--- Dataset records Enclosed Below ---
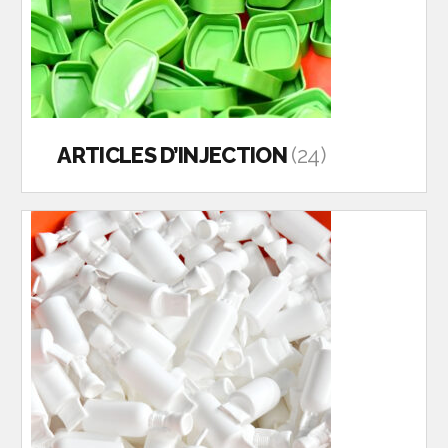
ARTICLES D’INJECTION
(24)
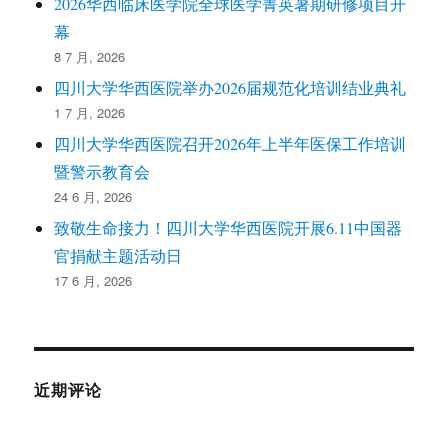
2026华西临床医学院全球医学菁英暑期研修项目开
幕
8 7 月, 2026
四川大学华西医院举办2026届规范化培训结业典礼
1 7 月, 2026
四川大学华西医院召开2026年上半年医保工作培训
暨警示教育会
24 6 月, 2026
致敬生命接力！四川大学华西医院开展6.11中国器
官捐献主题活动日
17 6 月, 2026
近期评论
--- End of Enclosed Dataset records ---
Rewrite the text read from each of the items above, replacing every "四川大学华西医院" with "华西医院" and leaving everything else unchanged. Leave the pictures out of your answer.

• Written reply:
ARTICLES D’INJECTION
(24)
2026华西临床医学院全球医学菁英暑期研修项目开
幕
8 7 月, 2026
华西医院举办2026届规范化培训结业典礼
1 7 月, 2026
华西医院召开2026年上半年医保工作培训
暨警示教育会
24 6 月, 2026
致敬生命接力！华西医院开展6.11中国器
官捐献主题活动日
17 6 月, 2026
近期评论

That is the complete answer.